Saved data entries
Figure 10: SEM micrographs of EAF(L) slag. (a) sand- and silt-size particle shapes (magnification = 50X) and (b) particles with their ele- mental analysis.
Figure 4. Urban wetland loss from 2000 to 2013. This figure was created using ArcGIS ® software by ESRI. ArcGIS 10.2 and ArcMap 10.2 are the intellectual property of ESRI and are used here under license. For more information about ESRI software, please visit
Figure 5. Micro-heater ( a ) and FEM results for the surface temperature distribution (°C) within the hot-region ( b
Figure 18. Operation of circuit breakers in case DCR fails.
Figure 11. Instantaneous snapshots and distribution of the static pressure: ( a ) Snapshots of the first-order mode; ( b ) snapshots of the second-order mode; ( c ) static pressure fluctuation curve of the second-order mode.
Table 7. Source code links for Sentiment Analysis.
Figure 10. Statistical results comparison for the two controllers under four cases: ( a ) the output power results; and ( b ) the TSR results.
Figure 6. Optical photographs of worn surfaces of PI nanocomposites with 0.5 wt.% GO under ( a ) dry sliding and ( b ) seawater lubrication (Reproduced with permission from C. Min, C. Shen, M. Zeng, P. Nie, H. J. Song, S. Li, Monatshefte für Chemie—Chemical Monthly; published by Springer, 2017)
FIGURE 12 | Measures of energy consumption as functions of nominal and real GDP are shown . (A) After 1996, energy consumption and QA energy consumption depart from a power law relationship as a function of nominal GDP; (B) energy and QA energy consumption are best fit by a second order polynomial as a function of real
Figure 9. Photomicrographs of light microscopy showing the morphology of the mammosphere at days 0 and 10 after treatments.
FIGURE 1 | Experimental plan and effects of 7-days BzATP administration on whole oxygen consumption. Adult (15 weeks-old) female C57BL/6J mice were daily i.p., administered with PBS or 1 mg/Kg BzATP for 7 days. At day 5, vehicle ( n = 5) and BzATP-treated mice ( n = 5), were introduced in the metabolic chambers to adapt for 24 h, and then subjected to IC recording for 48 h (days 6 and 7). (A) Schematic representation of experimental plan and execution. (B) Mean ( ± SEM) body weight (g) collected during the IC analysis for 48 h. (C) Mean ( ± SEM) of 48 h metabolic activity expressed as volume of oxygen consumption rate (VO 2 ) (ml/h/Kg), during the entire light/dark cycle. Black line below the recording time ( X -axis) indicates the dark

> _Exercise brief_
All that belongs in the answer is an exact copy of the lines from the start of the records above through the line with "Figure 10. Statistical".

> _Answer to this exercise_
Figure 10: SEM micrographs of EAF(L) slag. (a) sand- and silt-size particle shapes (magnification = 50X) and (b) particles with their ele- mental analysis.
Figure 4. Urban wetland loss from 2000 to 2013. This figure was created using ArcGIS ® software by ESRI. ArcGIS 10.2 and ArcMap 10.2 are the intellectual property of ESRI and are used here under license. For more information about ESRI software, please visit
Figure 5. Micro-heater ( a ) and FEM results for the surface temperature distribution (°C) within the hot-region ( b
Figure 18. Operation of circuit breakers in case DCR fails.
Figure 11. Instantaneous snapshots and distribution of the static pressure: ( a ) Snapshots of the first-order mode; ( b ) snapshots of the second-order mode; ( c ) static pressure fluctuation curve of the second-order mode.
Table 7. Source code links for Sentiment Analysis.
Figure 10. Statistical results comparison for the two controllers under four cases: ( a ) the output power results; and ( b ) the TSR results.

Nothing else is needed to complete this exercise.